Why indexes organize data in Elasticsearch - Performance Analysis
Indexes in Elasticsearch help organize data to make searching faster.
We want to know how the time to find data changes as the amount of data grows.
Analyze the time complexity of searching data using an index.
GET /my_index/_search
{
"query": {
"match": {
"title": "elasticsearch"
}
}
}
This code searches the "title" field in the "my_index" index for the word "elasticsearch".
When searching, Elasticsearch looks through the index structure.
- Primary operation: Traversing the index tree to find matching documents.

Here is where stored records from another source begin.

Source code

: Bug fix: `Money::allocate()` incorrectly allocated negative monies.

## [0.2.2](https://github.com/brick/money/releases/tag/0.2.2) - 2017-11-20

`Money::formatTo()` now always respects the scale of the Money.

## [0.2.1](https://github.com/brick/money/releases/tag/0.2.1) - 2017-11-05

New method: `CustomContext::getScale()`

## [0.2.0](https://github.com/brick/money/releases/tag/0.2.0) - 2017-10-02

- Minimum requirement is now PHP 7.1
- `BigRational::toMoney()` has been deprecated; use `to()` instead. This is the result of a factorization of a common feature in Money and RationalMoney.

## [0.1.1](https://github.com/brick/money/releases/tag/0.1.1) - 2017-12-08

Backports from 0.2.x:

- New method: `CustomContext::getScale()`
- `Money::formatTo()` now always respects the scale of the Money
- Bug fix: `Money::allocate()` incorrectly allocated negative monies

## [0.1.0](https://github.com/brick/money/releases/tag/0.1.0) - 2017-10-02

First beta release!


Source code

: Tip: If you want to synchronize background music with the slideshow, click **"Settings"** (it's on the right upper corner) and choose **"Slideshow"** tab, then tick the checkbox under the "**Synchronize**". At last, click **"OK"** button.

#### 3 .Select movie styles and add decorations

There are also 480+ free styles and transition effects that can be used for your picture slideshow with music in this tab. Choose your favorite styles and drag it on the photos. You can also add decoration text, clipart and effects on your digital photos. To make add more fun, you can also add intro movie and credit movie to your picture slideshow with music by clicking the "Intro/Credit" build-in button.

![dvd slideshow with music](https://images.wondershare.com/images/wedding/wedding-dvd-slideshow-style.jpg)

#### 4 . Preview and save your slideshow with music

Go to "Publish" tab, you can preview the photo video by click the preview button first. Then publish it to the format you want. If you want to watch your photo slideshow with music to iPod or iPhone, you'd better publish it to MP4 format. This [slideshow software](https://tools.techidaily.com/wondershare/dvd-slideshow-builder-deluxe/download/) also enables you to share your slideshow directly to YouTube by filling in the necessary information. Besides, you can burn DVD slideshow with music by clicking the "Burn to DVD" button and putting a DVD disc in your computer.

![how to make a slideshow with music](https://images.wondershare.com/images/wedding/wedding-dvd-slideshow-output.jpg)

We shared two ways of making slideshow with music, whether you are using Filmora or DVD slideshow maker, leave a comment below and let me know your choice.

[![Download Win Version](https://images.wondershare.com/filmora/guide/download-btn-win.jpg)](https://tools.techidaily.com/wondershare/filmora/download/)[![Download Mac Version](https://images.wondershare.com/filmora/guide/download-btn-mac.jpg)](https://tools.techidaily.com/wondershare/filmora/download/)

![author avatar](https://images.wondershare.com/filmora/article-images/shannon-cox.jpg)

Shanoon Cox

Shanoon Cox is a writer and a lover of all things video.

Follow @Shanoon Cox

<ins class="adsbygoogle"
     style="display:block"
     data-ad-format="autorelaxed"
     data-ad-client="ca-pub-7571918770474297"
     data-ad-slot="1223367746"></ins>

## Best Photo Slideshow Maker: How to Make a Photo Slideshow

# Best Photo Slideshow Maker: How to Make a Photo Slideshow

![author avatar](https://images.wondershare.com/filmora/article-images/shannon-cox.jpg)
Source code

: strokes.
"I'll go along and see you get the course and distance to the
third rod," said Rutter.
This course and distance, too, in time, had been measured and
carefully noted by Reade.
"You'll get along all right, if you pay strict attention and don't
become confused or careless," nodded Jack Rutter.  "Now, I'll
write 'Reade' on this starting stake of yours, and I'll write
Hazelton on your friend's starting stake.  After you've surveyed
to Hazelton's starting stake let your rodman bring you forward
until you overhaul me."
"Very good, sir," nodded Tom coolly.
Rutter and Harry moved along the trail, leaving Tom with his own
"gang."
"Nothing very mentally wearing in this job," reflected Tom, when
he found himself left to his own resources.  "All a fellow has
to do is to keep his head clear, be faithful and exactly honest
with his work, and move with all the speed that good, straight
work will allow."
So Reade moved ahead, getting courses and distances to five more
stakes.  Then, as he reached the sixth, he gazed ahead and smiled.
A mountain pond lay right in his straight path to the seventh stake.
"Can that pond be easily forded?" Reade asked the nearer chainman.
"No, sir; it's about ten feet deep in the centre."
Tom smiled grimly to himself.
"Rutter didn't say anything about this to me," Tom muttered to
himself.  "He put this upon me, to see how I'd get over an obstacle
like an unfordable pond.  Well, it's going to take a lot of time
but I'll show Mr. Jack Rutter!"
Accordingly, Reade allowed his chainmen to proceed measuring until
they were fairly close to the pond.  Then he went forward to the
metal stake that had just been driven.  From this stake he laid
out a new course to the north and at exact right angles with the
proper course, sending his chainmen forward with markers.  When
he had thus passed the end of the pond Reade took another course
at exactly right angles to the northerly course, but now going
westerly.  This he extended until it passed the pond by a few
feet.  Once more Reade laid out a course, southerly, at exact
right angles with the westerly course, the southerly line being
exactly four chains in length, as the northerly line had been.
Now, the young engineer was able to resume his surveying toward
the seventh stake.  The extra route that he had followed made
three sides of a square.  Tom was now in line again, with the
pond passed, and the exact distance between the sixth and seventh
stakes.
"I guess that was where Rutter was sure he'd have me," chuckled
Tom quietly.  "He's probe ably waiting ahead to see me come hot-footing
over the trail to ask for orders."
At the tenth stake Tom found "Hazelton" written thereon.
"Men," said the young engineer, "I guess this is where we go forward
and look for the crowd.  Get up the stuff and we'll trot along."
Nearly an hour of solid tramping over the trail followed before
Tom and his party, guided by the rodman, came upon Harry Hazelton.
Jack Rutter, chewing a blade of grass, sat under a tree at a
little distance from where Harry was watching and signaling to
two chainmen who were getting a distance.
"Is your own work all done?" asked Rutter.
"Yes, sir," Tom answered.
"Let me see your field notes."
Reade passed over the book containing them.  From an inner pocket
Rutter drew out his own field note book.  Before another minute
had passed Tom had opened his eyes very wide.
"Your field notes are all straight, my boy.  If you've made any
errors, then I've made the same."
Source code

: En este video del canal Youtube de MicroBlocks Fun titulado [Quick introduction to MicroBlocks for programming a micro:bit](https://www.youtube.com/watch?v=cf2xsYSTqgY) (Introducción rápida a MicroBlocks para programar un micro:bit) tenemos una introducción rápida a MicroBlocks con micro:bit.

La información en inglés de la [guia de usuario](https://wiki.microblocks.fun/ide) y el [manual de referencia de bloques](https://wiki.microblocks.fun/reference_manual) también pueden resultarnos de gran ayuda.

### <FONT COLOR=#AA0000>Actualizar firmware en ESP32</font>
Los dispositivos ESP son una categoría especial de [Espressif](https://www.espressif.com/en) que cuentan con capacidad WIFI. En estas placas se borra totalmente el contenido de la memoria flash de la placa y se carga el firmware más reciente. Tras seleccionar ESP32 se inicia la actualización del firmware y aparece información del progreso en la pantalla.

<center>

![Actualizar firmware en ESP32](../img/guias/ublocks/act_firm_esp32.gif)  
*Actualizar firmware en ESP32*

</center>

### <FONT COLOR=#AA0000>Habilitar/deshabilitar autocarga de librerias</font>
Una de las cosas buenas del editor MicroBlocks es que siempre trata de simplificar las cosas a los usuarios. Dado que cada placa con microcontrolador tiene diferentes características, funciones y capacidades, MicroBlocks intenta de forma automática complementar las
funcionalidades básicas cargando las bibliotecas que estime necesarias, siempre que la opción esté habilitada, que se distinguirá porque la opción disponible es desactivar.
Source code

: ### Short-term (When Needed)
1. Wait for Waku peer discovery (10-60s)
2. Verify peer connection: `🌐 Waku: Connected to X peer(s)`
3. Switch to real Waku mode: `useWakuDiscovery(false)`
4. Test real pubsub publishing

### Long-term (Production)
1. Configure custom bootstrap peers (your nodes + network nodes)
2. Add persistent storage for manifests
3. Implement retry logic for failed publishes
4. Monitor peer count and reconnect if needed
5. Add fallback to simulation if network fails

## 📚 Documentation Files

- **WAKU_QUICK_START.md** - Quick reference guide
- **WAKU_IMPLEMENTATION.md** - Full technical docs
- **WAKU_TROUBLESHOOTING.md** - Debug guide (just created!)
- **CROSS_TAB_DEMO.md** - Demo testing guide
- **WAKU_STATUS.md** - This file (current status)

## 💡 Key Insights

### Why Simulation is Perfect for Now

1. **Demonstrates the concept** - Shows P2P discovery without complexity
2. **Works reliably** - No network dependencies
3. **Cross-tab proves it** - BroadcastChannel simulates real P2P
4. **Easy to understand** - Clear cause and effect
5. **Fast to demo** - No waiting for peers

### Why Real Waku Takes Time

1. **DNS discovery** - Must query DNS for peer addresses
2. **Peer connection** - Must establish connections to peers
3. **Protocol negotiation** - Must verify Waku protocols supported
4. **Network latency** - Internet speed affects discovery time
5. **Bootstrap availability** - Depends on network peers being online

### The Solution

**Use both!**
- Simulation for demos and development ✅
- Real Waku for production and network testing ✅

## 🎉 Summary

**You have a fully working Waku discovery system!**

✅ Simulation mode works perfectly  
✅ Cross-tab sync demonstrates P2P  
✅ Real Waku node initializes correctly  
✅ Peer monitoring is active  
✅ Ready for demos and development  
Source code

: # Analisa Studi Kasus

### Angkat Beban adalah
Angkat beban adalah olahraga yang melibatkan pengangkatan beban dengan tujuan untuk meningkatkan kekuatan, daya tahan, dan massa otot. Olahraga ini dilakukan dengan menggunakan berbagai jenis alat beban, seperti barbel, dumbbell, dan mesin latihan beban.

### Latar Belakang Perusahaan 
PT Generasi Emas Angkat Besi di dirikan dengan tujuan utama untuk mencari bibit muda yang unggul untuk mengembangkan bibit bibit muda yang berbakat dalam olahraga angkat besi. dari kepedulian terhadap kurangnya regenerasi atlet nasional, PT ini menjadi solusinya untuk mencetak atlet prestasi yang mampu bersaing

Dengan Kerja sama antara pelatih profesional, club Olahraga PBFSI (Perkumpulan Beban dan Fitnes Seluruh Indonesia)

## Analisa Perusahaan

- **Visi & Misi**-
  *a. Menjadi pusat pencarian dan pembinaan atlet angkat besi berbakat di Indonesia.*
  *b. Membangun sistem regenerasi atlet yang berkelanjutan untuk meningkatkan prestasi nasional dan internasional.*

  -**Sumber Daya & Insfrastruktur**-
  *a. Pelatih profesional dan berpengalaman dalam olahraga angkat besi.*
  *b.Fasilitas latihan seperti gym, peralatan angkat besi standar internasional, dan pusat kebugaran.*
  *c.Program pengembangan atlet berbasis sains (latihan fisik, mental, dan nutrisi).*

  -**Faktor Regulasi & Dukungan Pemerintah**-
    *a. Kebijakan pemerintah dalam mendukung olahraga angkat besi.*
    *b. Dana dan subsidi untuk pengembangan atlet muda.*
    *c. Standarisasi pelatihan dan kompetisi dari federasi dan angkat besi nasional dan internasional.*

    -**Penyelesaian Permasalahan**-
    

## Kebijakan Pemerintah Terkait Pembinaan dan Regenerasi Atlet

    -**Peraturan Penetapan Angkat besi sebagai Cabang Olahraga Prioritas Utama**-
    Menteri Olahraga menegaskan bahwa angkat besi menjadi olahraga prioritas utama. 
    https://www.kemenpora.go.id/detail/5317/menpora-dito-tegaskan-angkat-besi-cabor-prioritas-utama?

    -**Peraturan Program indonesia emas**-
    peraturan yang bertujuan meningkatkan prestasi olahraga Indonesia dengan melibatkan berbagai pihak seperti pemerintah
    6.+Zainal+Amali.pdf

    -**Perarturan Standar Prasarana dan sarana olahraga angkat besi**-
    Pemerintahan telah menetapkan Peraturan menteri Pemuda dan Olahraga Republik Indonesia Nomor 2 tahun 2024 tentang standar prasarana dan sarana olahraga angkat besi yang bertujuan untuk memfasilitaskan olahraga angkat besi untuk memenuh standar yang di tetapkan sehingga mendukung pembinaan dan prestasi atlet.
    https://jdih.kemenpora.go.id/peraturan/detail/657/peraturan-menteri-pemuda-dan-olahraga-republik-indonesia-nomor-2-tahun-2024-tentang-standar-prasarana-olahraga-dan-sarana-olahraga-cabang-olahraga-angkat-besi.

- How many times: The search moves down the tree levels, which depends on the index size.
As the number of documents grows, the index tree grows in height slowly.
| Input Size (n) | Approx. Operations |
|---|---|
| 10 | About 3 steps down the tree |
| 100 | About 7 steps down the tree |
| 1000 | About 10 steps down the tree |
Pattern observation: The steps grow slowly compared to the number of documents, making search efficient.
Time Complexity: O(log n)
This means the search time grows slowly as data grows, because the index helps find data quickly.
[X] Wrong: "Searching an index checks every document one by one."
[OK] Correct: The index organizes data so Elasticsearch jumps directly to relevant parts, not checking all documents.
Understanding how indexes speed up search shows you know how data organization affects performance, a key skill in many programming tasks.
"What if the index was not used and Elasticsearch searched all documents directly? How would the time complexity change?"